An initial notice to quit was served on the appellant in 2003. A subsequent notice to quit was served on or about the 28th March, 2006. An Ejectment Civil Bill for Overholding was issued by the respondent on or about the 1st August, 2006 returnable before Sligo Circuit Court.
The appellant served on the respondent a Notice of Intention to Claim Relief pursuant to the provisions of the Landlord and Tenant (Amendment) Act, 1980, as amended, on the 27th November, 2006 and issued a Landlord and Tenant Civil Bill on the 5th December, 2006 seeking, inter alia, that the Court fix the terms of a new statutory tenancy under Part II of that Act. That action was ultimately heard by Judge Flanagan at the Circuit Court in Sligo on the 15th March, 2013 whereupon an order was made granting the appellant a new lease and fixing the terms of the said tenancy pursuant to the provisions of the 1980 Act for a term of 17 years from the 16th May, 2006 at a yearly rent of €6,100 together with a direction that the tenant be responsible for internal repairs and the landlord be responsible for external repairs and granting the appellant 50% of his costs.

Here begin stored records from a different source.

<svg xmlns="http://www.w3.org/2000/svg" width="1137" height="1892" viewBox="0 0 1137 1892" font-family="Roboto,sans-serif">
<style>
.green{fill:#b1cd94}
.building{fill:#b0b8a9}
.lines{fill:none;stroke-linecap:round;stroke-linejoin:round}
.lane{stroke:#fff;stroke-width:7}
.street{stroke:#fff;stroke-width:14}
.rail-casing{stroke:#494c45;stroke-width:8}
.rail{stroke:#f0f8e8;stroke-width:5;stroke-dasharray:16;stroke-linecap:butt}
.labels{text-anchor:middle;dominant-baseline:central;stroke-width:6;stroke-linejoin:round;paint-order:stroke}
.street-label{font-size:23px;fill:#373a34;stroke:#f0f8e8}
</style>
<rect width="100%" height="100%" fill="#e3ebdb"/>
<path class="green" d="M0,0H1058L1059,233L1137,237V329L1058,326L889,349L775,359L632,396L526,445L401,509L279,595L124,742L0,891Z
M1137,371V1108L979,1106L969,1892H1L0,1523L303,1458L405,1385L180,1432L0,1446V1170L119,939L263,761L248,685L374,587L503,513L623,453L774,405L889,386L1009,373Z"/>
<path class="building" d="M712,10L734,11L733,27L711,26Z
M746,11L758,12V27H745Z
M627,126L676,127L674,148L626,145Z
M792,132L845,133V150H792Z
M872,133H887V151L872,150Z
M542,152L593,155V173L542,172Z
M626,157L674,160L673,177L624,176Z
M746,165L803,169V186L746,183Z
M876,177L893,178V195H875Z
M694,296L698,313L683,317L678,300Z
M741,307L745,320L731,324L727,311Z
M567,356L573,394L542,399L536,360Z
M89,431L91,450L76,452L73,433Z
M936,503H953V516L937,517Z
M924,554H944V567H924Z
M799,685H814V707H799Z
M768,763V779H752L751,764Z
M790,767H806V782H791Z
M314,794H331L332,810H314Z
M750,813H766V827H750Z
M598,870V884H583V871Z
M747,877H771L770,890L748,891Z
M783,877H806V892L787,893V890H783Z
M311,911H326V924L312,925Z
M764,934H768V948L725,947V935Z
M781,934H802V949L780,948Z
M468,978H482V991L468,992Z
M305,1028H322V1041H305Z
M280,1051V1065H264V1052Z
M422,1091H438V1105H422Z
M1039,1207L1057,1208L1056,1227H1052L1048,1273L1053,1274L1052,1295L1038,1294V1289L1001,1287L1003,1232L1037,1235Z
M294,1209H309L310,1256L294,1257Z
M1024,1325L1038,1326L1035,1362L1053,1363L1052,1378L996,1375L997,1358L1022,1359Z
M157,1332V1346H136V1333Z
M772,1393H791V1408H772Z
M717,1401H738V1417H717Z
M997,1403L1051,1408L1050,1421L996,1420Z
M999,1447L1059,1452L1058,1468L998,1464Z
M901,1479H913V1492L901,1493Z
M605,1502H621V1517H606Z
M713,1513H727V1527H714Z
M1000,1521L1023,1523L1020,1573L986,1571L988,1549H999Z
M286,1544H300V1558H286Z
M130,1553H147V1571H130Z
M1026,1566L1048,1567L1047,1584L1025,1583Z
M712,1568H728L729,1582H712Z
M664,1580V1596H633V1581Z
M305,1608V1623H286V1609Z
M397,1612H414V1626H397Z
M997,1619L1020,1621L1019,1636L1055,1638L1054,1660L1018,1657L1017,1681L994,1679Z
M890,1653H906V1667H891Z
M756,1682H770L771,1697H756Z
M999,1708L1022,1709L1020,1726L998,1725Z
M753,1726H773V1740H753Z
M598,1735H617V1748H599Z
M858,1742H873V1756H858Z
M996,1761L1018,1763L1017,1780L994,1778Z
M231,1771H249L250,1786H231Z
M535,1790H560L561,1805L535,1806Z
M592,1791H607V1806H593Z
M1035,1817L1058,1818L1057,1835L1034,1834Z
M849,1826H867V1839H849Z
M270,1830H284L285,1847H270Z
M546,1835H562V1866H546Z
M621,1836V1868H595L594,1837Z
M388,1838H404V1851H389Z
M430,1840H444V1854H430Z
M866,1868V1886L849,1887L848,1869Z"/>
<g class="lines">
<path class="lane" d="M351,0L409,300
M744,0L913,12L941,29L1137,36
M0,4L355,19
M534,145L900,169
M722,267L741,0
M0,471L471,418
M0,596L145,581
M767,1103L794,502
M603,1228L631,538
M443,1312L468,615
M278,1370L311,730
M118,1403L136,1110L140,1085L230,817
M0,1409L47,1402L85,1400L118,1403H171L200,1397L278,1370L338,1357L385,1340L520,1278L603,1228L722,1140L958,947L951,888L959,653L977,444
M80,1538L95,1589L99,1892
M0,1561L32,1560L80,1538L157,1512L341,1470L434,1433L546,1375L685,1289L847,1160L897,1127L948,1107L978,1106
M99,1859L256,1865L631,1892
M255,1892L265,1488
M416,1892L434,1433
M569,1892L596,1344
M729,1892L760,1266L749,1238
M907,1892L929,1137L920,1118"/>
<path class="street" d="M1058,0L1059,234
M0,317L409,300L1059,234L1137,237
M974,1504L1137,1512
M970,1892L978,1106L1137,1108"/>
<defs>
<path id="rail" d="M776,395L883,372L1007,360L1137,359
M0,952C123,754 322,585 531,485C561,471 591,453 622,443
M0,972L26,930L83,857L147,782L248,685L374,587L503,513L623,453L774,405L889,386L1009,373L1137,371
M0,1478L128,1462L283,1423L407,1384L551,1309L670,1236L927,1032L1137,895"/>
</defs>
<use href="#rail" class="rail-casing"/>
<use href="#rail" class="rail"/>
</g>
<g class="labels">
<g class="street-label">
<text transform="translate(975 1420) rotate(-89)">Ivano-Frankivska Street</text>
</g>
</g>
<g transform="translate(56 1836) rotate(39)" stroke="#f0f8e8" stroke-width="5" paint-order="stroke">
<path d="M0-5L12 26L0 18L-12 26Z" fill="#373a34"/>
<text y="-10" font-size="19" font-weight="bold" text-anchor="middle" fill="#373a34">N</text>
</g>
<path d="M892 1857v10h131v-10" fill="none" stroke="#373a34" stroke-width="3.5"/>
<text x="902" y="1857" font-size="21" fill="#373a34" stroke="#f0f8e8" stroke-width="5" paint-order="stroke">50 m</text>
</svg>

The appellant appealed the Circuit Court order by notice of appeal dated the 25th March, 2013.
Subsequently, pending hearing of the appeal, a Fire Safety Notice pursuant to s. 20 of the Fire Safety Act, 1981 was served on the respondent on the 4th July, 2013 by the Fire Safety Authority, Sligo Fire Service, in relation to the entire premises. The notice identified the premises as a potentially dangerous building as defined by s. 19 of the 1981 Act and directed the respondent, as owner, to carry out essential works to fulfil the Fire Safety Authority's requirements including provision of a safe and effective means of escape. The execution of these repairs appears to have exacerbated tensions between the parties.

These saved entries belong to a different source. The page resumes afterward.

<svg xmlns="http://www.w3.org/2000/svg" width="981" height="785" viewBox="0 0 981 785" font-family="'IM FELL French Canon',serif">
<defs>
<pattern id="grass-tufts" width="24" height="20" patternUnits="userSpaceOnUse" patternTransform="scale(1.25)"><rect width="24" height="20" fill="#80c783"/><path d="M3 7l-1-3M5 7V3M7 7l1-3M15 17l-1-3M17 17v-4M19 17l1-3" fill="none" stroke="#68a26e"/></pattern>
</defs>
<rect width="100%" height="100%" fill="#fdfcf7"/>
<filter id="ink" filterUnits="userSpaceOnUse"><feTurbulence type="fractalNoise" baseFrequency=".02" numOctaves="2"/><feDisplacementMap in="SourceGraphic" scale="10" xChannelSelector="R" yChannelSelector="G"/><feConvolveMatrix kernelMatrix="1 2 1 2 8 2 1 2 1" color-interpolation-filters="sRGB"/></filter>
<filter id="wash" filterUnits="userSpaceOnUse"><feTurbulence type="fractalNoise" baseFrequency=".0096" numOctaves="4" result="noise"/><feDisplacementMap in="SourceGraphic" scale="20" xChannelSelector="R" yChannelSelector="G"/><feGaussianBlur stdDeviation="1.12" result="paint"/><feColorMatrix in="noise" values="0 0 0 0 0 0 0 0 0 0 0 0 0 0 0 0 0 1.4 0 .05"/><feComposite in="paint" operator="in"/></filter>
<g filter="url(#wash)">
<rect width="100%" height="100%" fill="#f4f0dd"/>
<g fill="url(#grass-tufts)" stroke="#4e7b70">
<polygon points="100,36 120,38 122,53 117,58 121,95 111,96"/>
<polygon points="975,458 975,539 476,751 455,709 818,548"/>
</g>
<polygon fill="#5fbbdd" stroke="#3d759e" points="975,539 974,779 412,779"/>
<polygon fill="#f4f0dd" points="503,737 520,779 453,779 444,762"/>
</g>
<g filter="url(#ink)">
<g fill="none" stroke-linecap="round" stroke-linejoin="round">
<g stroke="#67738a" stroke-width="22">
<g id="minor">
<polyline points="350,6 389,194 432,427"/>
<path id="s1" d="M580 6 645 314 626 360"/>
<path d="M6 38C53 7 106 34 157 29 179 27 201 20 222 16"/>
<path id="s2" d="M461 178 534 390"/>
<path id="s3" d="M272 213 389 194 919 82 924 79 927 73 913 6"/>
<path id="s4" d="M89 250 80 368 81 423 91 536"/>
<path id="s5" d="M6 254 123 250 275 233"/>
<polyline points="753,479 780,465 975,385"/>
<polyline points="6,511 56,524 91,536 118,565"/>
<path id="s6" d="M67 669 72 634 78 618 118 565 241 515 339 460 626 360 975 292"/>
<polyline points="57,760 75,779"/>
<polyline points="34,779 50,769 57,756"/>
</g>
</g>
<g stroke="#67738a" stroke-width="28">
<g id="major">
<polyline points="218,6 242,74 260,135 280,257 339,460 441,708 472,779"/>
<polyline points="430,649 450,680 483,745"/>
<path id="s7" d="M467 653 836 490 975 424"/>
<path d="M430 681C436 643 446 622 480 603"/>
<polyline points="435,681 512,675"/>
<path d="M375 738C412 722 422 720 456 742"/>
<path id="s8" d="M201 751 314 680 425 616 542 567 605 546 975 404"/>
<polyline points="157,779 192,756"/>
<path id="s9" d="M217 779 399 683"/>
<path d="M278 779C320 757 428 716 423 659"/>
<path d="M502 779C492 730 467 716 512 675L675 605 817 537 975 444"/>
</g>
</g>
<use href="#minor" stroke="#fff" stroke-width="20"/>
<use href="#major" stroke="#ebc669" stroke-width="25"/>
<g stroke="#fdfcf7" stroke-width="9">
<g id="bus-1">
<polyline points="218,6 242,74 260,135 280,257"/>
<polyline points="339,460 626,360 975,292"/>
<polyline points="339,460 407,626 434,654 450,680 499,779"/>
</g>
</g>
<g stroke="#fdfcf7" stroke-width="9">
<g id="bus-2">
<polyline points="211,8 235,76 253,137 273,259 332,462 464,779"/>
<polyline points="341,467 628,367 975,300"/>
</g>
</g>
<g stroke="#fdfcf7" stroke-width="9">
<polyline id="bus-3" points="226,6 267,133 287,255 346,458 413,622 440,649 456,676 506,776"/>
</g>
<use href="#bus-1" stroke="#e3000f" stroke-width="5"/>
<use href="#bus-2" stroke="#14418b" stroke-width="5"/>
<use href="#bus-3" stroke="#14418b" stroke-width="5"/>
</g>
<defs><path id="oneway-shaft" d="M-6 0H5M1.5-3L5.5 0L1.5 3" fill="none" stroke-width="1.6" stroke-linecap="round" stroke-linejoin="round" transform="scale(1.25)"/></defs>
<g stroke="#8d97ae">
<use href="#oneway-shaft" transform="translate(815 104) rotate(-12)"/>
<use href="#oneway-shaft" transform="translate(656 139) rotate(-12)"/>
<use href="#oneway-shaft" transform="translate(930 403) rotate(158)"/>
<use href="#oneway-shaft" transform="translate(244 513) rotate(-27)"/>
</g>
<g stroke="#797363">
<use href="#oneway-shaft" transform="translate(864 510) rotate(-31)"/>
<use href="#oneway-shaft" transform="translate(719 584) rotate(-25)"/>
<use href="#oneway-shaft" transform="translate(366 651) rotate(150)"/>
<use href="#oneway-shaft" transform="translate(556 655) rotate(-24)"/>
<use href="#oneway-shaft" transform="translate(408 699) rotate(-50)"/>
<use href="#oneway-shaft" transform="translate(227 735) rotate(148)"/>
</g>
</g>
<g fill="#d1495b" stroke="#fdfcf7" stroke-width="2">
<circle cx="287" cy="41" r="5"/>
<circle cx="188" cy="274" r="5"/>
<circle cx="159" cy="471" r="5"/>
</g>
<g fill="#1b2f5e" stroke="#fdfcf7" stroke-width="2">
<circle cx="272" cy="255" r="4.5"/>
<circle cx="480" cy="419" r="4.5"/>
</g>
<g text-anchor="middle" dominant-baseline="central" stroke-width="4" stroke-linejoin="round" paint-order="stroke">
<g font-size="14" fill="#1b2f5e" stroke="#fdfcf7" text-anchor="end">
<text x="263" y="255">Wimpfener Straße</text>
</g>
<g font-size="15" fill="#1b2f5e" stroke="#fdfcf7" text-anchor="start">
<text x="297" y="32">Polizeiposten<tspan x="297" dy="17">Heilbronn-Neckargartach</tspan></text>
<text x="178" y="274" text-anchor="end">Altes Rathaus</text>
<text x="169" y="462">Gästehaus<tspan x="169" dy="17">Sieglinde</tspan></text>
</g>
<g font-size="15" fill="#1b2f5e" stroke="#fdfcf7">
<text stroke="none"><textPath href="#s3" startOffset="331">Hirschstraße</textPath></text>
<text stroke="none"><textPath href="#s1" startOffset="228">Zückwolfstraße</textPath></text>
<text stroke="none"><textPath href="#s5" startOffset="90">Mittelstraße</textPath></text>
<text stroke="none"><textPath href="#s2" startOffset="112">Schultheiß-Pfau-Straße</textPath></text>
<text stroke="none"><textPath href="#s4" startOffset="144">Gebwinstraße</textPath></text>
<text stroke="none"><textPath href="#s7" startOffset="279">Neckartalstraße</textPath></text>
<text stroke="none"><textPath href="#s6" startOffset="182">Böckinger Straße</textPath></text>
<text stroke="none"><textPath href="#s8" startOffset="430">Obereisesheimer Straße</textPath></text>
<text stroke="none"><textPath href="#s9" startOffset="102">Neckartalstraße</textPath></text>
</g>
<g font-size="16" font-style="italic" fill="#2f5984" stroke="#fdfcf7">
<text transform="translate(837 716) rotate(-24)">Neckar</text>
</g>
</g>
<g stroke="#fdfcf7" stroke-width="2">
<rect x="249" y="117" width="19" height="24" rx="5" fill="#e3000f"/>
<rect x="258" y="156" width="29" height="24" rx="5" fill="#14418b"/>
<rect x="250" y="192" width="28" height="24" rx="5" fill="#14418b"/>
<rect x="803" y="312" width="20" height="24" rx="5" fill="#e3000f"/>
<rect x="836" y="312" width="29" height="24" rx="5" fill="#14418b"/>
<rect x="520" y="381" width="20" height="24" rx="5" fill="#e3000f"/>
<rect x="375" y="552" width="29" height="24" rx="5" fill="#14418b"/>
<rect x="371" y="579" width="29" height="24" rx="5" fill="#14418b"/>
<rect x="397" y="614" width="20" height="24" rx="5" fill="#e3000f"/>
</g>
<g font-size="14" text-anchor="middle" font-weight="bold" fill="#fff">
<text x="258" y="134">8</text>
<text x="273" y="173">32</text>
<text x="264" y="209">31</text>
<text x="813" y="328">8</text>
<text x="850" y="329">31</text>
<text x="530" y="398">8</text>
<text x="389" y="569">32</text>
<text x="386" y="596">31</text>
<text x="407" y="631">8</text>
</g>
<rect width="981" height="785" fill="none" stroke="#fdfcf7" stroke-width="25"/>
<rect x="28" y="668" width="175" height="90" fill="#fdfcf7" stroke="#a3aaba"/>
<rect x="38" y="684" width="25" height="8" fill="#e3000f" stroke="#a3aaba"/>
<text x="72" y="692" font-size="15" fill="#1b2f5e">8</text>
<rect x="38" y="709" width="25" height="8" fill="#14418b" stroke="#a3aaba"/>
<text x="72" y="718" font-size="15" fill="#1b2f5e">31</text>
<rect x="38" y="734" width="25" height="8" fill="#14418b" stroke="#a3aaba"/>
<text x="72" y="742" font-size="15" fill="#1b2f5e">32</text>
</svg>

It is clear that there was some urgency attached by the Fire Safety Authority to the works being carried out. At one point the respondent had indicated the 7th January, 2014 as the likely start-date for the said works with an anticipated completion date of February, 2014. The relationship between the parties was characterised then – as now – by a high degree of mistrust with inevitable attendant mutual misunderstandings. The appellant sought that structural repairs, which he considered were necessitated by the damage caused to his demise from ingress of water from leaking of the building roof over the years, were also required to be carried out in addition to the works necessitated by conditions in the Fire Safety Notice.

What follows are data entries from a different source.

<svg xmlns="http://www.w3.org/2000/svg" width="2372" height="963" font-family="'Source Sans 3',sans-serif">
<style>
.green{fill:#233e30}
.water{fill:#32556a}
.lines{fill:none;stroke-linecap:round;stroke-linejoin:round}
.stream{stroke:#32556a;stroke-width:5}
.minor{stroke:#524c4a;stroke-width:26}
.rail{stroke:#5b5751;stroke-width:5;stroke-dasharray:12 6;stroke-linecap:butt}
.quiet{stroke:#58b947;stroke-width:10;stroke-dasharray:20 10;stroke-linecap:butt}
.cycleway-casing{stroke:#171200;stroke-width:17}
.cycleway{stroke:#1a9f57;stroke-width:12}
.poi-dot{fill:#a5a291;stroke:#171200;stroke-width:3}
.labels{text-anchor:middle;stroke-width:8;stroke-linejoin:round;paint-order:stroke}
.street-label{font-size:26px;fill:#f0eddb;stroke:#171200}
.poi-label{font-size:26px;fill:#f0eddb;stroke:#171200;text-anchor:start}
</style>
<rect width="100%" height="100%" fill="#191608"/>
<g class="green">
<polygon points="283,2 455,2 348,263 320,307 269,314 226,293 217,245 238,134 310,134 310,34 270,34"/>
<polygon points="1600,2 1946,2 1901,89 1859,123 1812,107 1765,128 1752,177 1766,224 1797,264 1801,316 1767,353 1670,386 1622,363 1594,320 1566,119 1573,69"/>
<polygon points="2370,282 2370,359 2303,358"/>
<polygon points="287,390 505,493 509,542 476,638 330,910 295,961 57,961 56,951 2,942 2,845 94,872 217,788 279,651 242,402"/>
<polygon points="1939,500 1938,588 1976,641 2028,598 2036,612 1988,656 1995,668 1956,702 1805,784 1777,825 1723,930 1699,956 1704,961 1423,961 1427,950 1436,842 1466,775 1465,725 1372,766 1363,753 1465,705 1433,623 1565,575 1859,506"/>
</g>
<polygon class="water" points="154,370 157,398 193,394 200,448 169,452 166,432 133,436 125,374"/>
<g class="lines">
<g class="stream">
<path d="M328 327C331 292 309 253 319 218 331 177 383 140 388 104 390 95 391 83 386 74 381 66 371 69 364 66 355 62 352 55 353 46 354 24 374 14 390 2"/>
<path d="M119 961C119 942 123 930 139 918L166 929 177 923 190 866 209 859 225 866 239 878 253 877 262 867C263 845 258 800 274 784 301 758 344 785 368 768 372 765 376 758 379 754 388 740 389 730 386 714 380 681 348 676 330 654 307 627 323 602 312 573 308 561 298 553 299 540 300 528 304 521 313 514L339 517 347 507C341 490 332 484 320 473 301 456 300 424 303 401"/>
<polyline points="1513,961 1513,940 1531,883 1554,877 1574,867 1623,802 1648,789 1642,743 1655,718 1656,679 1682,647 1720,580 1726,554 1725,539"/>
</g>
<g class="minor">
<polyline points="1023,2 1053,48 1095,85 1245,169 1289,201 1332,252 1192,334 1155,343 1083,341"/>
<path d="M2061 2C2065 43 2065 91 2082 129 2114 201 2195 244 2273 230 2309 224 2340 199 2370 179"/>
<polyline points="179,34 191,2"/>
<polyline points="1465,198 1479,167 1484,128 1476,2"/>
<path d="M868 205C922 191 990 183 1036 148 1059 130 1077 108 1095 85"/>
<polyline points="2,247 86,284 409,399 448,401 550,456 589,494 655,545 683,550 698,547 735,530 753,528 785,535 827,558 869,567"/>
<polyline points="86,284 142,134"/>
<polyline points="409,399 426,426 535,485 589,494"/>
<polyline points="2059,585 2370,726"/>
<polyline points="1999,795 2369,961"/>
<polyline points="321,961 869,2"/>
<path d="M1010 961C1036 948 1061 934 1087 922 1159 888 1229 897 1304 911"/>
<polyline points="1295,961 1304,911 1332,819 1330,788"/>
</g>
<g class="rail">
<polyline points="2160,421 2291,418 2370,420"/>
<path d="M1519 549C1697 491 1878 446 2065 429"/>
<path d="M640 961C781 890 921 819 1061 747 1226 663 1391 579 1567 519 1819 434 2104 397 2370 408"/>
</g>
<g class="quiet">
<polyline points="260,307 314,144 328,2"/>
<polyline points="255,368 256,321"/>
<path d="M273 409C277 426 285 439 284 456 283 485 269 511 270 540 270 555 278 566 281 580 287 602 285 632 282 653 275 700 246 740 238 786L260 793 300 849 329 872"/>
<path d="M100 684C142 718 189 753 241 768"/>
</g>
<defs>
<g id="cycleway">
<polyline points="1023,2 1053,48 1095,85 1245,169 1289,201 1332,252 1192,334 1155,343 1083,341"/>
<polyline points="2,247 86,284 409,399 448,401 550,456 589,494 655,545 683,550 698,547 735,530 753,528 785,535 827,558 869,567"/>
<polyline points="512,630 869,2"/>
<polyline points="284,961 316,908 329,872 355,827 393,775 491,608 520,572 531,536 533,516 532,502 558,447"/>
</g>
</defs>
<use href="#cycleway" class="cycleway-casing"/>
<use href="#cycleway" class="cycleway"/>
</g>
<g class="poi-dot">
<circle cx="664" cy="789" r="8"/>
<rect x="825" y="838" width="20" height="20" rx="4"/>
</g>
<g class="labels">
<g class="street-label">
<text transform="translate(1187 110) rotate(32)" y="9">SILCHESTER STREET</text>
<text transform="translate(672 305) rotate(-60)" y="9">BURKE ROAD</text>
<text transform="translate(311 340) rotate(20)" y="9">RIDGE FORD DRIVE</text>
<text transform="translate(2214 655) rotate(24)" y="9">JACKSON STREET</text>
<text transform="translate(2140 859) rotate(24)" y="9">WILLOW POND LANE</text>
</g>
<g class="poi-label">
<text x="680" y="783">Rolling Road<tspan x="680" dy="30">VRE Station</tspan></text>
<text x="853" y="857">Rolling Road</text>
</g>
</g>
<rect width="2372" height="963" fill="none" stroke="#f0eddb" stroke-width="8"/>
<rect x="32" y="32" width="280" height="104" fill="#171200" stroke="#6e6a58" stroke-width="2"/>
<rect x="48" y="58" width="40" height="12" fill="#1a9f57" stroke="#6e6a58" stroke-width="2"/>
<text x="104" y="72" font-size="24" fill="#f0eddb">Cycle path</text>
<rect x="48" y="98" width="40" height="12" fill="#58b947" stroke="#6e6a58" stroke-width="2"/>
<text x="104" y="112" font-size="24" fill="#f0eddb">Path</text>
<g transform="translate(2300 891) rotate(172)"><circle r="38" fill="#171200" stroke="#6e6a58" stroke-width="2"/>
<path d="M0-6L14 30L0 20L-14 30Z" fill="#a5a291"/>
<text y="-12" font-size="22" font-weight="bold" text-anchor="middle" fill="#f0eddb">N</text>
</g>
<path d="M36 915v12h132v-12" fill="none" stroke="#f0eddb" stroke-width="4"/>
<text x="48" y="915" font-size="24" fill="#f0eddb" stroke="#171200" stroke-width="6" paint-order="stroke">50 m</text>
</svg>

The appellant's Circuit appeal came before the High Court on Circuit in Sligo on the 9th May, 2014, when Mr. Justice Barry White accepted an undertaking given by the respondent that it would carry out structural repairs, that the appellant would move out of the premises, that certain pieces of large equipment, the property of the appellant and in use in connection with his printing works, would be stored safely in the premises during the carrying out of the works and that any rent due during the construction phase would be suspended. Further, the appellant was to be paid compensation during this period while he was out of the premises, together with certain other removal and advertising costs. The Court note stated: “Landlord will do the works needed.” Counsel for the respondent is noted as having stated: “[Plaintiff] will be compensated for loss”. The Court note continues: “Undertakings given by both sides (not sworn) … Works will take 3-4 weeks to start & 6-8 weeks to complete”.
The appellant moved out and works were commenced around 24th June, 2014 and carried out to the premises. A dispute subsequently arose between the parties as to whether and when the premises were ready and fit for re-occupation by the appellant. The appellant further alleged that damage had been caused to his fixtures/equipment stored in the premises during the refurbishment works.